A view from Matt Walker's balcony in Soriano nel Cimino. In 2019, he and his wife left for Italy to start a new life as musicians and travel writers. Credit: Zeneba Bowers

I grew up in Huntington Station in the 1970s and ’80s in a typical mixed-ethnic, middle-income neighborhood, just a few blocks from New York Avenue and the Long Island Rail Road depot. As a teenager, I delivered Newsday on my bike.

The families up and down the block were a close-knit community. Though we each made our own Thanksgiving dinners, before feasting, the kids and some dads on our block on Folsom Avenue would play touch football for a couple of hours. To us, it was the Jets vs. the Dallas Cowboys.

My family’s Thanksgiving dinner was pretty standard — roast turkey, stuffing, canned-green-beans-and-mushroom-soup casserole, pumpkin pie. We also made a cheese ball covered in chopped nuts that we ate with Ritz crackers.

My wife, Zeneba, and I had always loved traveling to Italy. In 2019, we grabbed the chance to live and work there. At the age of 51, I moved with Zeneba to Soriano nel Cimino, a little town about a 90-minute drive north of Rome, to start a new life as musicians and travel writers. We organize and perform concerts in Italy and also run a travel business.

“Thanksgiving,” of course, is not a holiday in Italy; getting together with family to enjoy traditional food is just called “Thursday” (actually, “giovedì”). We love our Italian life, but sometimes, like Thanksgiving, we create for ourselves a version of the holiday, and we modify the classic foods with Italian ingredients.

Turkey is common here, but whole birds are not sold in stores. One must order them from a butcher weeks in advance. Instead, we make a turkey involtini — pounded-out turkey breast rolled up with prosciutto and spinach, slow-cooked in red wine. For the casserole, instead of the canned beans and mushroom soup, we use fresh green beans and local seasonal mushrooms baked with parmigiano and real cream, topped with homemade seasoned croutons instead of canned crispy fried onions.
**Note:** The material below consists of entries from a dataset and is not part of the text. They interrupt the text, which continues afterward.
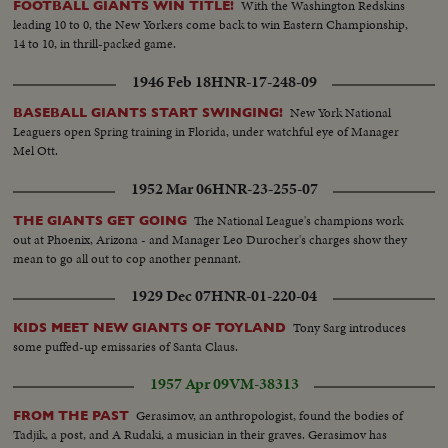
With the Washington Redskins
FOOTBALL GIANTS WIN TITLE!
leading 10 to 0, the New Yorkers come back to win Eastern Championship,
14 to 10, in thrill-packed game.
1946 Feb 18
HNR-17-248-09
New York National
BASEBALL GIANTS START SWINGING!
Leaguers open Spring training in Florida, under watchful eye of Manager
Mel Ott.
1952 Mar 06
HNR-23-255-07
The National League's champions work
THE GIANTS GET GOING
out at Phoenix, Arizona - and Manager Leo Durocher's charges show they
mean to go all out to cop another pennant.
1929 Dec 07
HNR-01-220-04
Tony Sarg introduces
KIDS MEET NEW GIANTS OF TOYLAND
some puffed-up emissaries of Santa Claus.
1957 Apr 09
VM-38313
Gerasimov, an anthropologist, found the bodies of
FROM THE PAST
Tadjik, a post, and A Rudaki, a musician in their graves. Gerasimov has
Canned pumpkin can’t be found here either, but pumpkins of several varieties are sold — as food, not decoration. At vegetable vendors, you can buy one big slice! We cook it down with sugar, nutmeg and cinnamon, and combine it with whipped mascarpone and cream, and biscotti instead of a crust, making a sort of pumpkin tiramisu. (Our neighbors don’t know what to make of this strange hybrid.)

And we still make a cheese ball, replacing American ingredients with Italian — port wine, real provolone and local hazelnuts from the valley below our house. Instead of the Ritz crackers, we just go to one of our local bakeries for some nice bread.

Of course, we can’t play street football — we wouldn’t know where to get an American football if we wanted to, and the streets in our little hill town are nowhere near straight or flat or wide enough. (Also, I’m older.) Instead, we take the classic Italian passeggiata — a leisurely stroll into the town piazza or up to a nearby 13th century church, greeting our neighbors as we walk, and watching kids kick a soccer ball around. I might even join them for a kick or two. So, we still get that sense of community here in our new home.

This is how we celebrate Thanksgiving — it’s not the “Long Island” holiday I grew up with, but I’m definitely thankful for these little touches that really take me back.

  

Reader Matt Walker, formerly of Huntington Station, now lives in Soriano nel Cimino, Italy.